--- BEGIN Rows ---
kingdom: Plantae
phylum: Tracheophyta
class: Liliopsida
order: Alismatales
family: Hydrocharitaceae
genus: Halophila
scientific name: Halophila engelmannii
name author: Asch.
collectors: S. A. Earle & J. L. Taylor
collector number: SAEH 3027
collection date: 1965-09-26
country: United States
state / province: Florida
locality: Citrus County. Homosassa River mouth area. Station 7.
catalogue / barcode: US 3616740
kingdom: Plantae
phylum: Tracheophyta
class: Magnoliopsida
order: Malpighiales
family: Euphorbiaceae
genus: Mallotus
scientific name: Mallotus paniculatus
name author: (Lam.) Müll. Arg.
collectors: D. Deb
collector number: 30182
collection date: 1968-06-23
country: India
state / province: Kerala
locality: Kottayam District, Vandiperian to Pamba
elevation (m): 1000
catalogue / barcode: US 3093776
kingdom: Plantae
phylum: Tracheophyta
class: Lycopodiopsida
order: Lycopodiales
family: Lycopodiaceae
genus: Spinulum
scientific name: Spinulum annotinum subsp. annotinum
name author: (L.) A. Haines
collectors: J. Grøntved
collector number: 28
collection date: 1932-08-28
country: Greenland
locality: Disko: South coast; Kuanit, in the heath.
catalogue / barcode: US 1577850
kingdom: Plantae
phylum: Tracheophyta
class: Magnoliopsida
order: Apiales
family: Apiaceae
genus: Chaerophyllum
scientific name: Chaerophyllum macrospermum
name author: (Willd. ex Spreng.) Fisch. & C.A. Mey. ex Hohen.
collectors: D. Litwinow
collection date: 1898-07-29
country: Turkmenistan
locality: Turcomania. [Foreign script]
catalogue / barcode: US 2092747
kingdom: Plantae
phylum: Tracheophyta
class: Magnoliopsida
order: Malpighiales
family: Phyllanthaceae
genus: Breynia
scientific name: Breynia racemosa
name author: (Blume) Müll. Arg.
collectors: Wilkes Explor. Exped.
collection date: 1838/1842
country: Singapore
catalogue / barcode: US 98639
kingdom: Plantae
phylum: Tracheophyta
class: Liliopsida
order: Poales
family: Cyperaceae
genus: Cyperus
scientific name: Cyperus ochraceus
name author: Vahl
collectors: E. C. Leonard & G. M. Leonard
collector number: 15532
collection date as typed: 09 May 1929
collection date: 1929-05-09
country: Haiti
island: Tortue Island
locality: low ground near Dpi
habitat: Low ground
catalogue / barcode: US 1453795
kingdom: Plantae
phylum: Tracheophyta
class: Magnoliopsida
--- END Rows ---
## [Work to do]
Turn all of the material above into a numbered list, one line per item, leaving out any blank lines.

## [Final result]
1. kingdom: Plantae
2. phylum: Tracheophyta
3. class: Liliopsida
4. order: Alismatales
5. family: Hydrocharitaceae
6. genus: Halophila
7. scientific name: Halophila engelmannii
8. name author: Asch.
9. collectors: S. A. Earle & J. L. Taylor
10. collector number: SAEH 3027
11. collection date: 1965-09-26
12. country: United States
13. state / province: Florida
14. locality: Citrus County. Homosassa River mouth area. Station 7.
15. catalogue / barcode: US 3616740
16. kingdom: Plantae
17. phylum: Tracheophyta
18. class: Magnoliopsida
19. order: Malpighiales
20. family: Euphorbiaceae
21. genus: Mallotus
22. scientific name: Mallotus paniculatus
23. name author: (Lam.) Müll. Arg.
24. collectors: D. Deb
25. collector number: 30182
26. collection date: 1968-06-23
27. country: India
28. state / province: Kerala
29. locality: Kottayam District, Vandiperian to Pamba
30. elevation (m): 1000
31. catalogue / barcode: US 3093776
32. kingdom: Plantae
33. phylum: Tracheophyta
34. class: Lycopodiopsida
35. order: Lycopodiales
36. family: Lycopodiaceae
37. genus: Spinulum
38. scientific name: Spinulum annotinum subsp. annotinum
39. name author: (L.) A. Haines
40. collectors: J. Grøntved
41. collector number: 28
42. collection date: 1932-08-28
43. country: Greenland
44. locality: Disko: South coast; Kuanit, in the heath.
45. catalogue / barcode: US 1577850
46. kingdom: Plantae
47. phylum: Tracheophyta
48. class: Magnoliopsida
49. order: Apiales
50. family: Apiaceae
51. genus: Chaerophyllum
52. scientific name: Chaerophyllum macrospermum
53. name author: (Willd. ex Spreng.) Fisch. & C.A. Mey. ex Hohen.
54. collectors: D. Litwinow
55. collection date: 1898-07-29
56. country: Turkmenistan
57. locality: Turcomania. [Foreign script]
58. catalogue / barcode: US 2092747
59. kingdom: Plantae
60. phylum: Tracheophyta
61. class: Magnoliopsida
62. order: Malpighiales
63. family: Phyllanthaceae
64. genus: Breynia
65. scientific name: Breynia racemosa
66. name author: (Blume) Müll. Arg.
67. collectors: Wilkes Explor. Exped.
68. collection date: 1838/1842
69. country: Singapore
70. catalogue / barcode: US 98639
71. kingdom: Plantae
72. phylum: Tracheophyta
73. class: Liliopsida
74. order: Poales
75. family: Cyperaceae
76. genus: Cyperus
77. scientific name: Cyperus ochraceus
78. name author: Vahl
79. collectors: E. C. Leonard & G. M. Leonard
80. collector number: 15532
81. collection date as typed: 09 May 1929
82. collection date: 1929-05-09
83. country: Haiti
84. island: Tortue Island
85. locality: low ground near Dpi
86. habitat: Low ground
87. catalogue / barcode: US 1453795
88. kingdom: Plantae
89. phylum: Tracheophyta
90. class: Magnoliopsida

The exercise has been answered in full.